| Task prompt |
Check each statement below against the page on collinearity, answering yes or no and quoting the words from the page that decide it. (a) Collinearity and multicollinearity mean the same thing. (b) When a regression includes CONSTANT and both the MALE and FEMALE dummies, LINREG stops without giving results. (c) In that regression, the degrees of freedom are reduced for all three regressors.

| Excerpted passage |
RATS 11.1
RATS 11.1

Collinearity (or multicollinearity—the two terms are synonyms) is a description of a situation where a set of variables (such as regressors) have an exact or almost exact linear relationship. If the columns of the \(\bf{X}\) matrix in a regression are exactly (or perfectly) collinear, then the \({\bf{X'X}}\) formed from them will not be invertible and if they're nearly collinear, it may be difficult to invert the matrix using standard methods on a standard computer because of precision issues. Perfect collinearity and near collinearity have very different sources and require very different approaches, so we will split the topic into two parts.

Perfect Collinearity

In most cases, there is a relatively simple workaround for perfect collinearity—when the inversion routine detects that there is collinearity among the first \(K\) variables, it zeros out row and column \(K\) and just continues on. In effect, this just removes the variable that (in the order they were included in the regression) completes the collinear set. For instance, if we fall into the dummy variable trap and include CONSTANT, and both MALE and FEMALE dummies in a regression (rather than either the two dummies or CONSTANT and one of the two dummies):
 

linreg wage

# constant male female

 

LINREG will go ahead with that and produce the following output:

 

Linear Regression - Estimation by Least Squares

Dependent Variable WAGE

Usable Observations                      3294

Degrees of Freedom                       3292

Centered R^2                        0.0317459

R-Bar^2                             0.0314517

Uncentered R^2                      0.7639932

Mean of Dependent Variable       5.7575850178

Std Error of Dependent Variable  3.2691857840

Standard Error of Estimate       3.2173642756

Sum of Squared Residuals         34076.917047

Regression F(1,3292)                 107.9338

Significance Level of F             0.0000000

Log Likelihood                     -8522.2280

Durbin-Watson Statistic                1.8662

 

    Variable                        Coeff      Std Error      T-Stat      Signif

************************************************************************************

1.  Constant                     5.1469238679 0.0812248211     63.36639  0.00000000

2.  MALE                         1.1660972915 0.1122421588     10.38912  0.00000000

3.  FEMALE                       0.0000000000 0.0000000000      0.00000  0.00000000

 

This is exactly the result you would get if you had (properly) left the FEMALE dummy out of the regression. If you ordered the regressors as CONSTANT FEMALE MALE, you would get a FEMALE coefficient with the MALE being zeroed out. (Note that the degrees of freedom is corrected to subtract only two regressors, not three).

| Excerpted data |
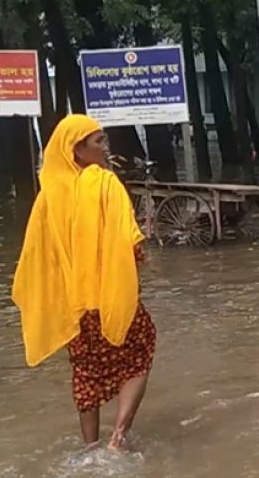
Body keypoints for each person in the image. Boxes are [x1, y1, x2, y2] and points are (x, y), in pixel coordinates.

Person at [12, 114, 154, 451]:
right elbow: (129, 241)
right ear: (76, 150)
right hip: (110, 297)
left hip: (75, 307)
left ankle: (90, 447)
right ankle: (118, 438)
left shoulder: (48, 197)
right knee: (140, 354)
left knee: (86, 373)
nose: (106, 148)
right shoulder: (103, 183)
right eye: (98, 142)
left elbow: (37, 255)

| Solution to the exercise |
(a) Yes: "the two terms are synonyms"
(b) No: "LINREG will go ahead with that and produce the following output"
(c) No: "the degrees of freedom is corrected to subtract only two regressors, not three"